His lips curved in answer. “Then let’s find your prey.”
They strolled to the far end of the room where gilded chairs had been placed in rows facing a beautifully painted piano. No one had yet taken a seat. Lord Caire led her to a trio of gentlemen.
“Caire.” A cadaverously thin gentleman in a white, full-bottomed wig nodded as they neared. “I had not thought this your type of entertainment.”
“Ah, but my tastes are diverse.” Lord Caire’s lips curled. “May I introduce Mrs. Dews? Mrs. Dews, this is Sir Henry Easton.”
“Sir.” Temperance made her best curtsy as the older gentleman bowed.
“And these are Captain Christopher Lambert and Mr. Godric St. John. Gentlemen, Mrs. Dews, along with her brother, Mr. Winter Makepeace, runs the Home for Unfortunate Infants and Foundling Children in the East End, a most Christian and charitable institution.”
“Indeed?” Sir Henry raised bushy eyebrows, looking at her in interest. Captain Lambert had also turned his gaze to her. In contrast, Mr. St. John, a tall man in a gray wig, had cocked an eyebrow over half-moon spectacles at Lord Caire.
For a moment, Temperance wondered what the connection was between Lord Caire and Mr. St. John.
Then Sir Henry asked, “How many foundlings does your institution house, Mrs. Dews?”
Temperance smiled her most charming smile, intent on catching one of these fine gentlemen for the sake of the home.

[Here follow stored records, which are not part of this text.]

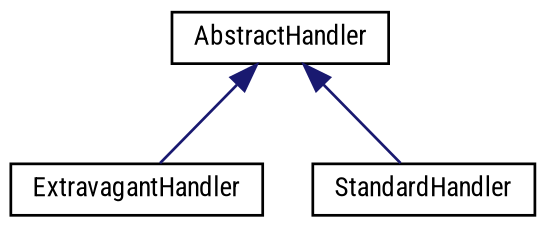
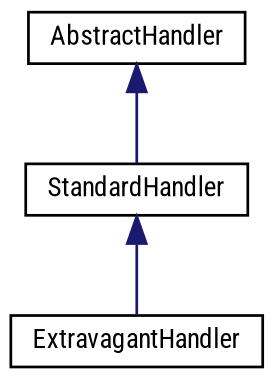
  digraph {
    fontname="Roboto Condensed"
    node [color=black fillcolor=white fontname="Roboto Condensed" fontsize=10 shape=record style=filled]
    edge [color=midnightblue dir=back fontname="Roboto Condensed" fontsize=10 labelfontname=Helvetica labelfontsize=10 style=solid]
    n1 [height=0.2 label=AbstractHandler width=0.4]
    n2 [height=0.2 label=ExtravagantHandler width=0.4]
    n3 [height=0.2 label=StandardHandler width=0.4]
-   n1 -> n2
+   n3 -> n2
    n1 -> n3
  }
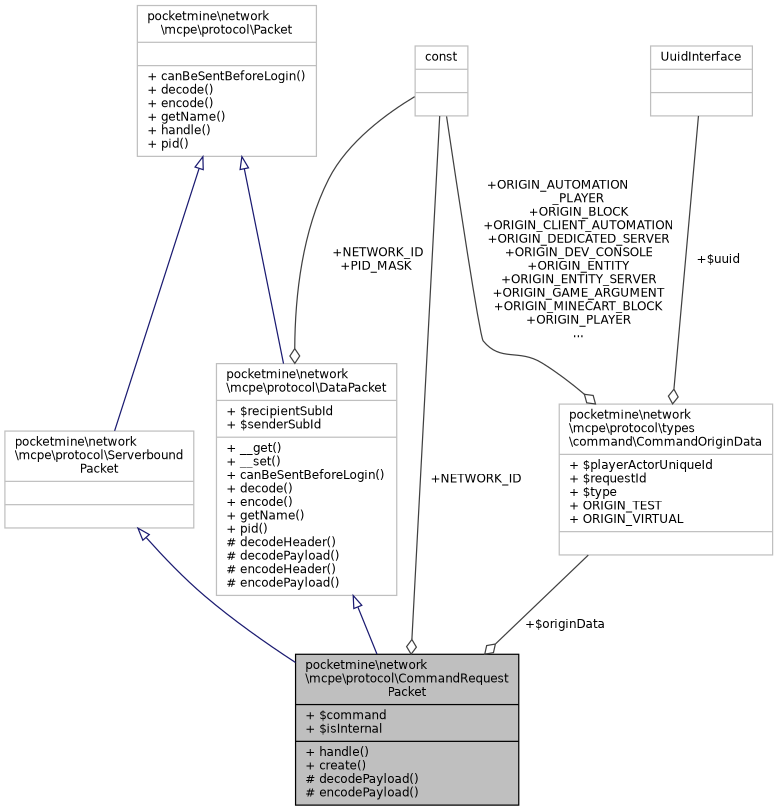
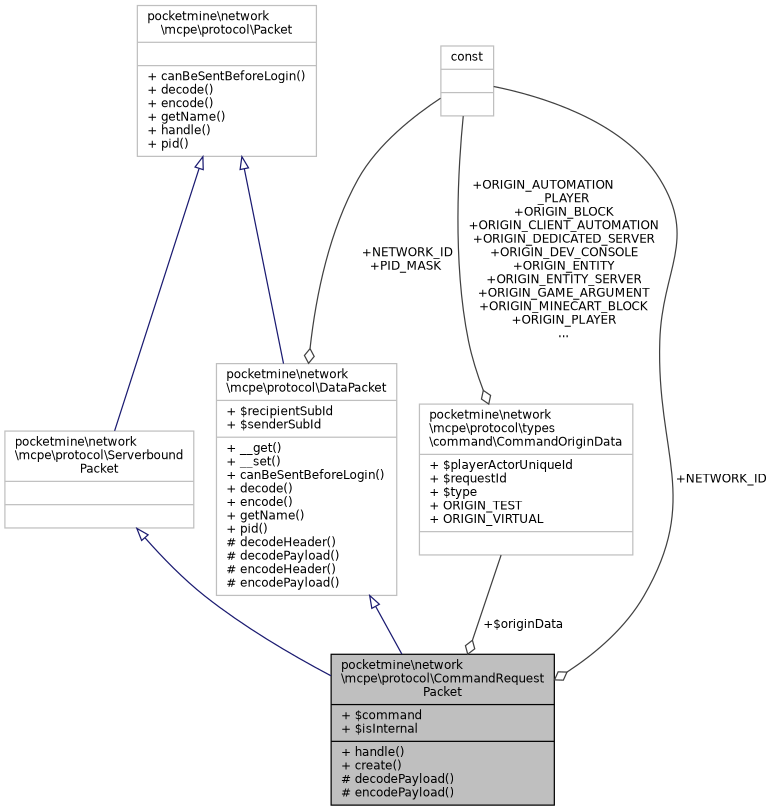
  digraph {
    node [color=grey75 fillcolor=white fontname=Helvetica fontsize=10 shape=record style=filled]
    edge [color=grey25 fontname=Helvetica fontsize=10 labelfontname=Helvetica labelfontsize=10 style=solid arrowhead=odiamond]
    n1 [color=black fillcolor=grey75 fontcolor=black height=0.2 label="{pocketmine\\network\l\\mcpe\\protocol\\CommandRequest\lPacket\n|+ $command\l+ $isInternal\l|+ handle()\l+ create()\l# decodePayload()\l# encodePayload()\l}" width=0.4]
    n2 [height=0.2 label="{pocketmine\\network\l\\mcpe\\protocol\\DataPacket\n|+ $recipientSubId\l+ $senderSubId\l|+ __get()\l+ __set()\l+ canBeSentBeforeLogin()\l+ decode()\l+ encode()\l+ getName()\l+ pid()\l# decodeHeader()\l# decodePayload()\l# encodeHeader()\l# encodePayload()\l}" width=0.4]
    n3 [height=0.2 label="{pocketmine\\network\l\\mcpe\\protocol\\Packet\n||+ canBeSentBeforeLogin()\l+ decode()\l+ encode()\l+ getName()\l+ handle()\l+ pid()\l}" width=0.4]
    n4 [height=0.2 label="{pocketmine\\network\l\\mcpe\\protocol\\Serverbound\lPacket\n||}" width=0.4]
    n5 [height=0.2 label="{const\n||}" width=0.4]
    n6 [height=0.2 label="{pocketmine\\network\l\\mcpe\\protocol\\types\l\\command\\CommandOriginData\n|+ $playerActorUniqueId\l+ $requestId\l+ $type\l+ ORIGIN_TEST\l+ ORIGIN_VIRTUAL\l|}" width=0.4]
-   n7 [height=0.2 label="{UuidInterface\n||}" width=0.4]
    n2 -> n1 [arrowtail=onormal color=midnightblue dir=back arrowhead=""]
    n3 -> n2 [arrowtail=onormal color=midnightblue dir=back arrowhead=""]
    n3 -> n4 [arrowtail=onormal color=midnightblue dir=back arrowhead=""]
    n4 -> n1 [arrowtail=onormal color=midnightblue dir=back arrowhead=""]
    n5 -> n1 [label=" +NETWORK_ID"]
    n5 -> n2 [label=" +NETWORK_ID\n+PID_MASK"]
    n5 -> n6 [label=" +ORIGIN_AUTOMATION\l_PLAYER\n+ORIGIN_BLOCK\n+ORIGIN_CLIENT_AUTOMATION\n+ORIGIN_DEDICATED_SERVER\n+ORIGIN_DEV_CONSOLE\n+ORIGIN_ENTITY\n+ORIGIN_ENTITY_SERVER\n+ORIGIN_GAME_ARGUMENT\n+ORIGIN_MINECART_BLOCK\n+ORIGIN_PLAYER\n..."]
    n6 -> n1 [label=" +$originData"]
-   n7 -> n6 [label=" +$uuid"]
  }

“WHAT ARE YOU about, Caire?” St. John hissed out of the corner of his mouth.
Lazarus kept his eyes on his little martyr as she used all of her Christian wiles to seduce Lambert and Easton into supporting her foundling home. “I have no idea to what you refer.”
St. John snorted softly and half turned so as to be heard only by Lazarus. “She’s obviously as respectable as you claim, which means that you’re either using her for some ends of your own or your debauchery has descended to the rape of innocents.”
“You hurt me, sir,” Lazarus drawled, placing his fingertips over his heart. He knew he looked ironic—jaded, even—but oddly, inside his chest, he did feel a twinge of something that might’ve been hurt.
St. John had leaned close to whisper, “What do you want from her?”
Lazarus narrowed his eyes. “Why? Will you play her gallant knight and steal her away from my dastardly arms?”
St. John cocked his head, his normally mild gray eyes sharpened to granite. “If need be.”
“Think you that I’d truly allow you to take from me something I wanted?”
“You talk of Mrs. Dews as if she’s a plaything.” St. John’s expression had turned analytical. “Would you break her in a fit of spoiled temper?”
Lazarus smiled thinly. “If I wanted.”
“Come,” St. John murmured. “You are not so lost to humanity as you sometimes like to play.”
“Aren’t I?”
Lazarus no longer smiled. He glanced at Mrs. Dews, discussing her charity home with earnest enthusiasm. Had she made the slightest sign of acquiescence in the carriage, she might at this moment be accepting his cock into her sweet saintly mouth. Wasn’t the debauchery of a saint the work of a devil? He looked back at St. John, the only man in this world who he might call a friend. The room had grown damnably hot, and his shoulder sent sharp shards of pain down his arm.
“A word to the wise: make no wagers on my humanity.”
St. John arched an eyebrow. “I’ll not sit back and watch you hurt an innocent. I will take her away from you if I think she needs my help.”